As we’ve mentioned, these sorts of steady, high-salary jobs correlate closely with demand for apartments. Within Texas, these jobs are largely focused in the major metros of Dallas, Austin and Houston, helping to boost all three of these markets into CONTI Capital’s Top 10 Markets for Multifamily Investment. Each of these markets has its particular strengths – a growing crowd of tech startups has found a home in Austin, and Dallas-Fort Worth boasts a well-established finance cluster, creating well-paid jobs in investment banking, commercial banking and asset management. Both markets have demonstrated robust inward migration, and the combination of high-salary job growth and increasing population make Austin and DFW stellar multifamily markets, in our view.

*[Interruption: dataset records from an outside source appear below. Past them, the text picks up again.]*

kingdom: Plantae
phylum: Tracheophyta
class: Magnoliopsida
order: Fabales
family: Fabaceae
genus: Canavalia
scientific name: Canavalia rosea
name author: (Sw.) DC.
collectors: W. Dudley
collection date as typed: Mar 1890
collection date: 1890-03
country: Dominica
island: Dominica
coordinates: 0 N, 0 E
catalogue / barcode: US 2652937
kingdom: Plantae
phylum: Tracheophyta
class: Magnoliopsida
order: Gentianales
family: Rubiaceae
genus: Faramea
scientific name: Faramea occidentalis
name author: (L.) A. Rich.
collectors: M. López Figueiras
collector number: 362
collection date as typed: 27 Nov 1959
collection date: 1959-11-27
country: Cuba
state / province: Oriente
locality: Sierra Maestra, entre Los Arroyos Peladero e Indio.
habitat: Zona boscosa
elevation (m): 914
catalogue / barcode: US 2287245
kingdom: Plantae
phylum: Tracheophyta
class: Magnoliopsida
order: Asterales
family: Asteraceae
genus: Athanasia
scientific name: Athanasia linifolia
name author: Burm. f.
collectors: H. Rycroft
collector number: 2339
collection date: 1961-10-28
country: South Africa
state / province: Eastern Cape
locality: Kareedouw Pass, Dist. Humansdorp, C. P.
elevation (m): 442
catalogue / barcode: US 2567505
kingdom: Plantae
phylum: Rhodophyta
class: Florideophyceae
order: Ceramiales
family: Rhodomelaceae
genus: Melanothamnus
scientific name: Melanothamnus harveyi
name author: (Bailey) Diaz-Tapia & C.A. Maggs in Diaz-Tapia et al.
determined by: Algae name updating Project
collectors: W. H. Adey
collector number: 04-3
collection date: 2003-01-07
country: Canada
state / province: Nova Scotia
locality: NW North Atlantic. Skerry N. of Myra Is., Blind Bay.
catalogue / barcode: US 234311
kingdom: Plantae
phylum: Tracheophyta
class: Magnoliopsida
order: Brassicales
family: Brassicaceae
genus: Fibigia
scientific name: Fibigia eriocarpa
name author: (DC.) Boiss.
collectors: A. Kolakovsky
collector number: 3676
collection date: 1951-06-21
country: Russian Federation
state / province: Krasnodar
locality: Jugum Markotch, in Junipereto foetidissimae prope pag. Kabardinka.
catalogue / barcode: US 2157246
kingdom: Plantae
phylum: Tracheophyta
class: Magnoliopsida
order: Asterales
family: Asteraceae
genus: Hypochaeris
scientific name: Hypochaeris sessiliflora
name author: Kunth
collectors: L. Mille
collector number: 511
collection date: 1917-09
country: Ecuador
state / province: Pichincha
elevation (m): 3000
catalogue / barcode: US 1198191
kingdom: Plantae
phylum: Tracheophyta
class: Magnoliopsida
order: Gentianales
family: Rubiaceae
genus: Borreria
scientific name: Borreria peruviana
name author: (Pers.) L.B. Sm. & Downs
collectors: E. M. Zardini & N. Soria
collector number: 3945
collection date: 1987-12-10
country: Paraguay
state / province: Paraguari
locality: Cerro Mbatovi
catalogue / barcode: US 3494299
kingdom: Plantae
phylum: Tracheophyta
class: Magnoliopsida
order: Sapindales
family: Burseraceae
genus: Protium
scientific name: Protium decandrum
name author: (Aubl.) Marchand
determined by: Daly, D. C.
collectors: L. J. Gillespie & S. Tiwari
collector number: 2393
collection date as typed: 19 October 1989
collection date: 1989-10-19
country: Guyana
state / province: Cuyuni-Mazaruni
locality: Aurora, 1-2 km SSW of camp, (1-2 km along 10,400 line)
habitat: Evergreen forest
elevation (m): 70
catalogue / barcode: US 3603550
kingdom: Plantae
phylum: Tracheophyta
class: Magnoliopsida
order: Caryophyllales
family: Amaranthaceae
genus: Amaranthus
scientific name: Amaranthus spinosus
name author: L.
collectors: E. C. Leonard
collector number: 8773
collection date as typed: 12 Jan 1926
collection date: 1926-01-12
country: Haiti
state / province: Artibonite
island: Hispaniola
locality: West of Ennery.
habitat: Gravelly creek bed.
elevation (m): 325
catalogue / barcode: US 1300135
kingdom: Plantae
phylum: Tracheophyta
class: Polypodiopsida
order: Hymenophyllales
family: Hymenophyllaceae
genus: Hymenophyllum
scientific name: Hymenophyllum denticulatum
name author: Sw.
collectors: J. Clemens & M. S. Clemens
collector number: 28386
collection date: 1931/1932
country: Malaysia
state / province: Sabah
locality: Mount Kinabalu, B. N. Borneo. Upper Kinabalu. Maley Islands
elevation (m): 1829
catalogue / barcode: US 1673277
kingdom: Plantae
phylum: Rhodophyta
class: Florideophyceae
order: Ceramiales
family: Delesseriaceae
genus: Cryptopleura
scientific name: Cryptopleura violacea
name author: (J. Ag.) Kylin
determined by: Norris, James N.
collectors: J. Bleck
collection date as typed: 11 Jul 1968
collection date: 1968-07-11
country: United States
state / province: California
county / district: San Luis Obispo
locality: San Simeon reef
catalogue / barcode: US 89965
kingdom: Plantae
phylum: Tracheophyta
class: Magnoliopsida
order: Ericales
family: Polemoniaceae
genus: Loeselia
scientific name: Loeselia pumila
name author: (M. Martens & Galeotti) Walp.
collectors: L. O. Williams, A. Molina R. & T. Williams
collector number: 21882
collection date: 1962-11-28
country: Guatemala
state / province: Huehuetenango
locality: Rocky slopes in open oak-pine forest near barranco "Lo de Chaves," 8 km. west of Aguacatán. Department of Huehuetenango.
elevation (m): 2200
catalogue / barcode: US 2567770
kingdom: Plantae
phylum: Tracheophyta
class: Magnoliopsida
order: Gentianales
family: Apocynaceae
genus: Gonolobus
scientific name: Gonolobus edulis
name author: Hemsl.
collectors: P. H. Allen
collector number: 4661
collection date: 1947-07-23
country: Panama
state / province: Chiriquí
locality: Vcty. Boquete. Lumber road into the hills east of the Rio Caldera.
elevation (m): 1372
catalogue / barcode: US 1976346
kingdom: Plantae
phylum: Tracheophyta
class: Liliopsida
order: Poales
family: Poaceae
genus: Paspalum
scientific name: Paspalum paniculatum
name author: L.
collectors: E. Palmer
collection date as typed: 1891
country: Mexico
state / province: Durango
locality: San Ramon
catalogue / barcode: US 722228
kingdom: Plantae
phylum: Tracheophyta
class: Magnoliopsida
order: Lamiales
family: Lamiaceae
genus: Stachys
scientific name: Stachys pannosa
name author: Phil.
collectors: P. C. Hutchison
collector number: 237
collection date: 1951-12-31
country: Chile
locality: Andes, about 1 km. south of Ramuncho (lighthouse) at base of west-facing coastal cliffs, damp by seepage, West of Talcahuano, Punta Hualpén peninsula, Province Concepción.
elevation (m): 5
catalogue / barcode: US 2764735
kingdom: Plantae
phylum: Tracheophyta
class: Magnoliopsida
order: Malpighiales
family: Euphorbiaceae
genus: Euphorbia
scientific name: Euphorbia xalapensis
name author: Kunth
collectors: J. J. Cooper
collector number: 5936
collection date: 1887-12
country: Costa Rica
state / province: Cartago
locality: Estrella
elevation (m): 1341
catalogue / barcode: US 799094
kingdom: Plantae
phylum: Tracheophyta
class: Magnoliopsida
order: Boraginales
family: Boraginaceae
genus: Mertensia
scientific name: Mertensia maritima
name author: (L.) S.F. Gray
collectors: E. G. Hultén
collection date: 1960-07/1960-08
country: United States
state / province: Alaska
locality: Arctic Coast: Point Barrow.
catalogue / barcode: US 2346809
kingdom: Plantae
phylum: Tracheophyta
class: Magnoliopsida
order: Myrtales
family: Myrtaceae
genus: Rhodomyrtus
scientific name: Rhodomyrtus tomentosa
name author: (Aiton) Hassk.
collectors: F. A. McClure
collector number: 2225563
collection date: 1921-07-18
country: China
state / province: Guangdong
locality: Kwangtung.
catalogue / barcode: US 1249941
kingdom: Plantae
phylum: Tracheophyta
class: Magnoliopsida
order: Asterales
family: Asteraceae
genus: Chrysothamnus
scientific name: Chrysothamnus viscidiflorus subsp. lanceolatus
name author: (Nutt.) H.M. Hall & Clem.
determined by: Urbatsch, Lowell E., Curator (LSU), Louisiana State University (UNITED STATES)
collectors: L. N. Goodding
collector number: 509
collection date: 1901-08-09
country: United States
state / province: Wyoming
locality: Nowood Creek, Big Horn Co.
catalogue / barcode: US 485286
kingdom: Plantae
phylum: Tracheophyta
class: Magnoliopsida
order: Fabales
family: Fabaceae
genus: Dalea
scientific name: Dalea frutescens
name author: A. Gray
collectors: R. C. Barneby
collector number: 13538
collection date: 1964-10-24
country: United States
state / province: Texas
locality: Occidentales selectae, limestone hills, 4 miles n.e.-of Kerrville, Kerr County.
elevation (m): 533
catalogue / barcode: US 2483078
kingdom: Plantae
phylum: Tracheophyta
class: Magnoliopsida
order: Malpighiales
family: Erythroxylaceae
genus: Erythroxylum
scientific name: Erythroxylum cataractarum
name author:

But when it comes to oil, no major metro can claim Houston’s crown. Houston as a metro is one of the biggest producers of oil in the world, exporting tens of billions of dollars’ worth of oil and gas, chemicals and petroleum products12. Though the volume of oil-related exports is down from its peak in the summer of 2022, when gas prices were so high, oil exports have surpassed pre-pandemic levels. However, the proportion of workers within the oil and gas sector isn’t proportionate to its output – only about 2% of Houston workers work within mining and logging13.

Houston’s economy has diversified remarkably within the last several years, nurturing its own tech and healthcare clusters. The Texas Medical Center, for example, employs more than 100,000 people, and healthcare services make up roughly 8% of jobs in Houston14. The growth in these sectors is helping to bolster Houston’s sizeable millennial population – a demographic that fits in well with our multifamily tenant profile.

Texas Metros and Their Multifamily Demand

Texas’ robust job creation levels both within and outside the energy sector continue to pull in above-average inward migration to its metro metropolitan areas. DFW, Austin and Houston still provide a cheaper cost of living than Gateway markets such as Los Angeles, San Jose and New York City, which helps pull talent away from the established tech nodes in those areas. This is a major contributor to the need for apartments. Though many major metros across the U.S. have seen an increase in the supply pipeline and a moderation in demand in recent quarters, metros like Dallas-Fort Worth are pulling in enough population growth to absorb new supply. All three of the markets we’ve mentioned demonstrate our preferred measures of long-term multifamily performance.

The oil that flows beneath earth remains a pillar of not only the Texas economy, but also identity, and reinforces the state’s performance as a multifamily market. But should the oil industry take a tumble similar to what we’ve seen historically, Texas’ economy is diversified and resilient enough to stay steady in uncertain times.